DATASET EXTRACT —
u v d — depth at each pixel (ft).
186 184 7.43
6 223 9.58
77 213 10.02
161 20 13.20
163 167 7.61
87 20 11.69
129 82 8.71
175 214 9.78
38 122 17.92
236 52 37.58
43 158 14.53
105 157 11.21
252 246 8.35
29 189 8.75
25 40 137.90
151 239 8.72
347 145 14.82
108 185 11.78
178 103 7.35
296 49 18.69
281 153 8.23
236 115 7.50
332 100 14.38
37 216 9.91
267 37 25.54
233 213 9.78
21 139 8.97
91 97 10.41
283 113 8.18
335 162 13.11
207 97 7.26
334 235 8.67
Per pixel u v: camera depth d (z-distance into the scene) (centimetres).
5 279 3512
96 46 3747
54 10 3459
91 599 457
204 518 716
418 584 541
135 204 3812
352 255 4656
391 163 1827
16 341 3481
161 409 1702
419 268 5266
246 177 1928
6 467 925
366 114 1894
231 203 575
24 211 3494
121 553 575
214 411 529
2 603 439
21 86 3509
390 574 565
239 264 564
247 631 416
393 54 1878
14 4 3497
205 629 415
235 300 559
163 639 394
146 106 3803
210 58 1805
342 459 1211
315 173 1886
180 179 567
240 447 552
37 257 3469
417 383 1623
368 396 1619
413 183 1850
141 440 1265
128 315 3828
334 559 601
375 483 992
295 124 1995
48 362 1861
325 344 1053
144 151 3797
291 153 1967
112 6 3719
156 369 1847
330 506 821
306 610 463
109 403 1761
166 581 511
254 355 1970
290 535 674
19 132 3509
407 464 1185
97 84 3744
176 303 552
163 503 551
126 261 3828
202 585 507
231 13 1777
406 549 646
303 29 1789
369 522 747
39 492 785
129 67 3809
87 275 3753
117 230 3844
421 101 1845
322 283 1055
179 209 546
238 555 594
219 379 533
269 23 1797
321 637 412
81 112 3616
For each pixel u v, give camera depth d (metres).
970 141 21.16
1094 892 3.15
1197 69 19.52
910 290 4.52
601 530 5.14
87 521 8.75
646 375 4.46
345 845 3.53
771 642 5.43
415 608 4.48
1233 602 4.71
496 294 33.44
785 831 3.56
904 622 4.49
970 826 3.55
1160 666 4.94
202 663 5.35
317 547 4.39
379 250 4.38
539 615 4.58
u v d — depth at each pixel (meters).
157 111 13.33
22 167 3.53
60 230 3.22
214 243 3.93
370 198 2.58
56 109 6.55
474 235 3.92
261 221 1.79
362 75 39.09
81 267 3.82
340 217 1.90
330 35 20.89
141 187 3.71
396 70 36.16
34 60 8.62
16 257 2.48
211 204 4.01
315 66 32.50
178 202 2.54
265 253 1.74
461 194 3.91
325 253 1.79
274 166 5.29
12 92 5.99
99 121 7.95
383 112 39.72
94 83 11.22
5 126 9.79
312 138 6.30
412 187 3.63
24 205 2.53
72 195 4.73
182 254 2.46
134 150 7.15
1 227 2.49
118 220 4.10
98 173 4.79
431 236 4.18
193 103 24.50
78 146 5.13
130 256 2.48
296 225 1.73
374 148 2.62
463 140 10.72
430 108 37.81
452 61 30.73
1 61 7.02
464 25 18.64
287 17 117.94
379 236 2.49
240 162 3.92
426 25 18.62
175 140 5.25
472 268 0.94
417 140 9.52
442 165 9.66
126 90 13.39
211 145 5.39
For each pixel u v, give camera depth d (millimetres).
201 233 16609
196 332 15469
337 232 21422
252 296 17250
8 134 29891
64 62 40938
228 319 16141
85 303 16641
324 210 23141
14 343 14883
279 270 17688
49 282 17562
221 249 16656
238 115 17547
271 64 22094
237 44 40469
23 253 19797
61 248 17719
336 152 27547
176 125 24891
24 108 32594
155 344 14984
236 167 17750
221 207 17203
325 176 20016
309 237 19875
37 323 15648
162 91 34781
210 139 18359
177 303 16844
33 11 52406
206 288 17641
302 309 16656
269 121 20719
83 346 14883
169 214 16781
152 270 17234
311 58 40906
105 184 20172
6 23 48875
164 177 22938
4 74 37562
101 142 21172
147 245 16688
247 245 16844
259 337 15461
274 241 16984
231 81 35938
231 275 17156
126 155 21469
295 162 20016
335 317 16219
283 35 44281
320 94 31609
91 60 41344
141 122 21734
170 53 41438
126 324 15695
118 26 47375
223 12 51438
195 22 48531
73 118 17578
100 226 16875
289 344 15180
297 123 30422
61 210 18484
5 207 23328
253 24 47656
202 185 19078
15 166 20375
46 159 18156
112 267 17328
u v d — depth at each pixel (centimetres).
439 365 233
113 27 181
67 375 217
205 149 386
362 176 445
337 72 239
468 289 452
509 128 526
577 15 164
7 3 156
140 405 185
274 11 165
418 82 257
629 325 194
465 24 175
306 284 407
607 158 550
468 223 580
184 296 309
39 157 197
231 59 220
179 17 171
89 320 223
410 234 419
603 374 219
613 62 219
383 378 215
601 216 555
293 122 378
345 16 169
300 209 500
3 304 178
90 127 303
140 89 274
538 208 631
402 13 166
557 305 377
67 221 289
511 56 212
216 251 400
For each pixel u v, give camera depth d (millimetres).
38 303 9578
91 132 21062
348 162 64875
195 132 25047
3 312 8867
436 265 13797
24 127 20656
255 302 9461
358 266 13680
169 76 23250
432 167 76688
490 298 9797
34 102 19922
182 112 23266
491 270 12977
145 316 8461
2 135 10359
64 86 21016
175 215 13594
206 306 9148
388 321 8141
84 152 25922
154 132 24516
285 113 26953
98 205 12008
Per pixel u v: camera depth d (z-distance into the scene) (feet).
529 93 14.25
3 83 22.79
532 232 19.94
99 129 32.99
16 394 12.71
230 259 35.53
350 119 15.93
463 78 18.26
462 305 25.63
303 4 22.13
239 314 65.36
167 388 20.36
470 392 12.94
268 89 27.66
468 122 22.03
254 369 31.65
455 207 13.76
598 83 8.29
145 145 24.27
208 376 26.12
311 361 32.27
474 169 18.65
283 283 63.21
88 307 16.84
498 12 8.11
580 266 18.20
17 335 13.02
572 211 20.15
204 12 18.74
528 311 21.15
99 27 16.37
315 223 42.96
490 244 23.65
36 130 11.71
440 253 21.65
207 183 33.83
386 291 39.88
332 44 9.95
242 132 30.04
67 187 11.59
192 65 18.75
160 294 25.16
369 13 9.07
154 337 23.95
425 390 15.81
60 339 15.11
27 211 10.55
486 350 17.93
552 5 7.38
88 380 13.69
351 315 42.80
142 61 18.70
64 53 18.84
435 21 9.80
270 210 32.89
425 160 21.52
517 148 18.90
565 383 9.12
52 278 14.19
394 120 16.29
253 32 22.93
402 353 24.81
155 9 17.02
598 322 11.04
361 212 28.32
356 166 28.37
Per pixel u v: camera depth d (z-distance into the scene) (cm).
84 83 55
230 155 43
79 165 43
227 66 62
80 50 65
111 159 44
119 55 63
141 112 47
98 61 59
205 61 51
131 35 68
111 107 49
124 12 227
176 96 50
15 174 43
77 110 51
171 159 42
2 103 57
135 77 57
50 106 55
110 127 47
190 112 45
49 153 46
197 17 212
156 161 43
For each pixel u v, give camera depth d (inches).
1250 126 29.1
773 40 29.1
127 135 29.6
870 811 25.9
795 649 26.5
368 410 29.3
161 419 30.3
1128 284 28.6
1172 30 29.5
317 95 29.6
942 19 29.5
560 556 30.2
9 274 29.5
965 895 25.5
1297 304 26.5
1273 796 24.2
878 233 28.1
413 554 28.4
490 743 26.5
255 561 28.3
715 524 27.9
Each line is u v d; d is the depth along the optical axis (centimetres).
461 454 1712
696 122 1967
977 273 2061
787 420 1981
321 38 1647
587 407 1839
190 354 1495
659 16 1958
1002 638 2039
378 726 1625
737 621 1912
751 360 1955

INSTRUCTIONS TO FOLLOW —
Find the line with "52 278 14.19" in the entries above. Retype it and each line after it, exactly, through the line with "Each line is", and stop there.

EXERCISE SOLUTION —
52 278 14.19
394 120 16.29
253 32 22.93
402 353 24.81
155 9 17.02
598 322 11.04
361 212 28.32
356 166 28.37
Per pixel u v: camera depth d (z-distance into the scene) (cm).
84 83 55
230 155 43
79 165 43
227 66 62
80 50 65
111 159 44
119 55 63
141 112 47
98 61 59
205 61 51
131 35 68
111 107 49
124 12 227
176 96 50
15 174 43
77 110 51
171 159 42
2 103 57
135 77 57
50 106 55
110 127 47
190 112 45
49 153 46
197 17 212
156 161 43
For each pixel u v, give camera depth d (inches).
1250 126 29.1
773 40 29.1
127 135 29.6
870 811 25.9
795 649 26.5
368 410 29.3
161 419 30.3
1128 284 28.6
1172 30 29.5
317 95 29.6
942 19 29.5
560 556 30.2
9 274 29.5
965 895 25.5
1297 304 26.5
1273 796 24.2
878 233 28.1
413 554 28.4
490 743 26.5
255 561 28.3
715 524 27.9
Each line is u v d; d is the depth along the optical axis (centimetres).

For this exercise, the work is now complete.